With the median home price in the Golden State nearing half a million dollars, it's no wonder that fewer than 1 in 5 Californians can afford to buy a home. But plenty of people are snapping up high-priced houses anyway, on both East and West coasts, thanks to a burgeoning number of nontraditional mortgage loans.
Can't afford a $100,000 down-payment on a half-million-dollar home? Get a separate loan at a higher rate and borrow the money. Think you'll be richer down the line? Pay just the interest on your loan for a few years. Scared of high monthly payments? Get an adjustable interest rate that will stay low, at least for a while.
It's a far cry from the days when 20 percent down payments and 30-year fixed-rate mortgages were the norm. Now, in overheated housing markets, everyone from real estate agents and brokers to home buyers is saying that extreme times call for extreme measures. And why not do what it takes to buy a home when prices in some places are rising $1,000 a day?
But not everybody is so optimistic. A small band of skeptics is warning that homeowners are setting themselves up for a financial fall. If interest rates go up and home prices dip, owners may be forced to sell their homes at a big loss, some experts warn.
"I'm nervous about it," says Elaine Worzala, professor of real estate at the University of San Diego. "I do worry about the borrowers in markets such as this one, where homes are so expensive."
Her cautions are mostly ignored. To many aspiring homeowners, the housing market is issuing a clarion call they can't resist. In some parts of California, everyone seems to know someone whose home has skyrocketed $50,000 or even $100,000 in value in just the last year or two.
The median price of a single-family home in the San Diego region - half the houses cost more, half cost less - has reached $583,000, compared with $430,000 a year ago. Or check out Orange County to the north, where median prices jumped from $496,000 to $649,000. Overall, the California Association of Realtors estimates that only 18 percent of state residents can afford these prices. In New York's metro area, the median house now costs $392,000; in Boston's, $366,500; in metro Washington, D.C., $352,000.
Although there are signs that several local real-estate markets are cooling, "people act like we're going to run out of homes - if they don't buy now they'll be left out forever," says Dan Ruiz, a mortgage broker who specializes in assisting Latino buyers in southern California.
Because many of his clients can't afford to pay tens of thousands for a down payment, nearly all borrow the money, Mr. Ruiz says. And no wonder: With median-priced homes in California running at $463,000 as of July, residents must make at least $110,000 a year to afford a traditional 30-year fixed-rate loan with a down payment of 20 percent, the realtor association estimates.
In popular "80-20" or "100 percent financing" loans, potential homeowners borrow 80 percent of the purchase price of a home at one rate and the other 20 percent at a higher rate.
Down payments used to be virtually mandatory "because the banks wanted you to have money in the investment to protect themselves," says Professor Worzala. But now, the complex world of mortgage securities allows more flexibility.

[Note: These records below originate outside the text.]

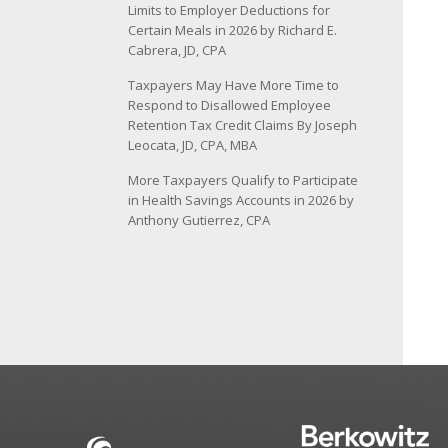
Limits to Employer Deductions for
Certain Meals in 2026 by Richard E.
Cabrera, JD, CPA
Taxpayers May Have More Time to
Respond to Disallowed Employee
Retention Tax Credit Claims By Joseph
Leocata, JD, CPA, MBA
More Taxpayers Qualify to Participate
in Health Savings Accounts in 2026 by
Anthony Gutierrez, CPA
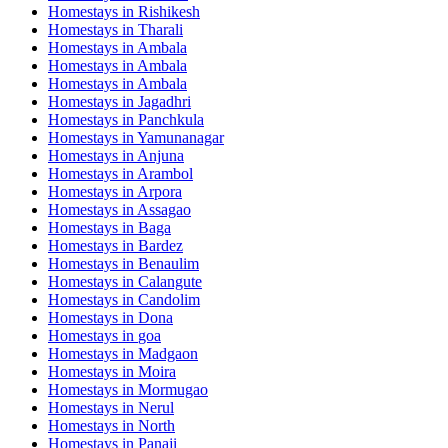
Homestays in
Rishikesh
Homestays in
Tharali
Homestays in
Ambala
Homestays in
Ambala
Homestays in
Ambala
Homestays in
Jagadhri
Homestays in
Panchkula
Homestays in
Yamunanagar
Homestays in
Anjuna
Homestays in
Arambol
Homestays in
Arpora
Homestays in
Assagao
Homestays in
Baga
Homestays in
Bardez
Homestays in
Benaulim
Homestays in
Calangute
Homestays in
Candolim
Homestays in
Dona
Homestays in
goa
Homestays in
Madgaon
Homestays in
Moira
Homestays in
Mormugao
Homestays in
Nerul
Homestays in
North
Homestays in
Panaji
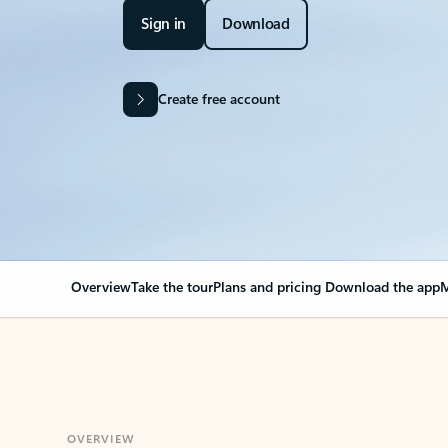
Sign in
Download
Create free account
Overview
Take the tour
Plans and pricing
Download the app
M
OVERVIEW
Your Outlook can cha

Adding to potential risk, buyers in California and elsewhere are turning to "interest-only" loans. By paying down only their interest for a few years, they keep initial payments low.
Variable-interest-rate loans also woo potential home buyers. In many "hybrid" loans, the interest rates are fixed for the first few years, then can go up in the future, although the amount of increases is typically limited.For example, a homeowner might pay a fixed 3 percent interest for the first few years, with future increases limited to two percentage points a year or six points overall. The interest rate in this case, therefore, would never go above 9 percent.
Sound reasonable? Lyndon Garcia thinks so. He had his eye on a $355,000 fixer-upper in the Los Angeles suburb of Whittier, but he didn't make enough as an environmental project manager to afford a $70,000 down payment. An 80-20 loan with an adjustable rate and interest-only payments was just the ticket.
"There are so many positives to it," Mr. Garcia says. "Overall, it's an excellent plan. It helps the little guy."
At least for now. But what if interest rates go up, increasing monthly payments under adjustable rate mortgages? Combined with lower home prices - something experts have been predicting in California for months, if not years - they could spell disaster.
"A lot of people are already spending 50 percent of their income on their mortgage payment," says Worzala, the real estate professor. "If the interest rates go up, they're all of a sudden very cash-poor, putting themselves in a position where they have to default on their loan and lose their house."
Borrowers will be in especially bad straits if they haven't begun paying down the principal on their loans instead of the interest. "What's the incentive of staying if you have no equity?" Ruiz asks.
But to new homeowners like Garcia, who bought his home with the help of Ruiz, the risk is worth it. Thrilled about his new house, he thinks his complicated mortgage loans are a "win-win."